SN 15.12: Sukhita Sutta — Happy
When you encounter a fortunate person, remember: you've been there, too.
SN 15.13: Timsa Sutta — Thirty
Which is greater, the blood you have shed in your long journey in samsara, or the water in the four great oceans?
SN 15.14-19: Mata Sutta — Mother
It's hard to meet someone who has not been, at some time in the distant past, your mother, father, son, daughter, sister, or brother.
The Mata Sutta shows that in this endless samsara, there has been nobody who has not been one of our loved ones. We have been in both the heavenly worlds and the lower planes of existence in the past. Compared to our existence in this present world, the life in the Heavens will feel like an eternity. But there is no guaranty, as that too can come crashing down if ever one of its inhabitants have a defiled mind.
In the Brahmajāla Sutta – DN.1: The All-embracing Net of Views Buddha tells us of different kinds of heaven, and the pitfalls that one could face:…
45…. "There are, bhikkhus, certain gods called 'corrupted by play.' These gods spend an excessive time indulging in the delights of laughter and play. As a consequence, they become forgetful and, when they become forgetful, they pass away from that plane.
47…. "There are, bhikkhus, certain gods called 'corrupted by mind.' These gods contemplate one another with excessive envy. As a consequence, their minds becomes corrupted by anger towards one another. When their minds are corrupted by anger, their bodies and minds become exhausted and consequently, they pass away from that plane.
- "There are, bhikkhus, certain gods called 'non-percipient beings.' When perception arises in them, those gods pass away from that plane. Now, bhikkhus, this comes to pass, that a certain being, after passing away from that plane, takes rebirth in this world.
In the Maha Kammavibhanga Sutta - MN-136: The Greater Analysis of Action Buddha shows how even a celestial being create kamma, and some of which may influence the last moment when kamma is made before death, which in turn is the basis for the next life.
Buddha’s advice to you and I, is equally true to those in heaven. For example in Maha-parinibbana Sutta: Last Days of the Buddha –DN.16 Buddha states that… of that which is born, come into being, is compounded and subject to decay. In Buddhism, ‘jara-marana’ is associated with the inevitable decay. "Decay is inherent in all component things.

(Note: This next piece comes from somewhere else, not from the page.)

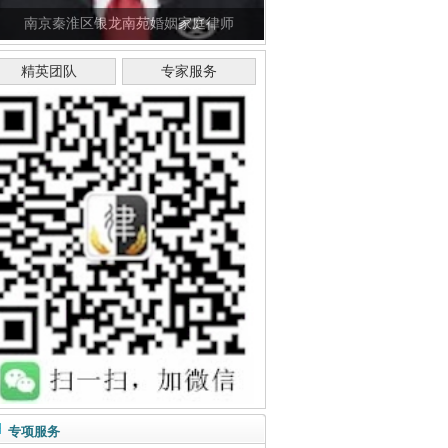
南京秦淮区银龙南苑婚姻家庭律师
精英团队
专家服务
专项服务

Thus, it begs the question as to what’s the answer is. For this we must understand the true nature of “mind-made pleasures”, and their Ädeenava (serious consequences). A Buddha comes to the world to reveal the true nature of the world, to show the Ädeenava aspect, or in other words: anicca, dukkha, anatta. This insight helps one to see the Nissarana of all things, meaning willingly giving up (or relinquish) assada by comprehending their serious outcomes (adeenava). This leads to achieving a peace of mind, cooling down, and ultimately to Nibbana.

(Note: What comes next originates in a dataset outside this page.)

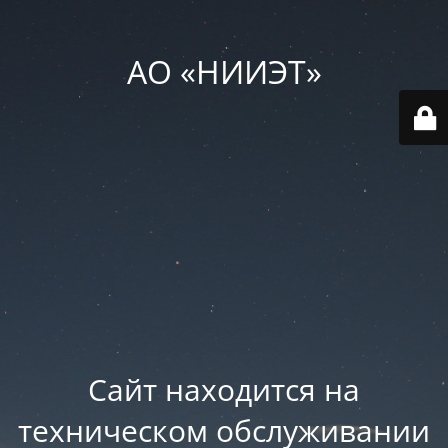
АО «НИИЭТ»
Сайт находится на
техническом обслуживании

As I understand now, the OP specifically asks for:
Are there any suttas where it is taught to householder laypeople that after their time in heaven expires they will be reborn in hell?
There is one Sutta that was told to the lay people of this earth specifically. If one is to follow the conditions of the Conditions of Worldly Progress that will ensure happiness in this very life, and a rebirth in the heavens, but would NOT help one to escape from Hell. If the Conditions of Spiritual Progress is met, then it is a sure ticket for escape from ALL suffering, which is what we, lay Sangha – the Upasaka & Upasika – wish for all householder laypeople when we do the Ariya Metta Bhavana.

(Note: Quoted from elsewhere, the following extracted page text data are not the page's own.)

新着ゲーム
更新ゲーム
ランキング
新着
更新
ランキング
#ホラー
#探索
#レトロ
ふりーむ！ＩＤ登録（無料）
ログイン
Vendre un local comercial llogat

This one sutta is Dighajanu (Vyagghapajja) Sutta: Conditions of Welfare – AN-8.54. In the Ariya metta bhavana, we, the Lay Sangha, wish anyone and everyone to be free from ALL suffering and it is formulated as such:
“May myself and all living beings attain the Sotapanna stage and be free from suffering in the lower realms forever”
“May myself and all living beings attain the Sakadagami stage and be healthy forever”.
“May myself and all living beings attain the Anagami stage and be content (attain peaceful happiness) forever”.
“May myself and all living beings attain the Arahant stage and be free from all suffering and attain the full Nibbanic bliss”.
All four Brahma vihara (metta, karuna, mudita, upekkha) are cultivated with this bhavana.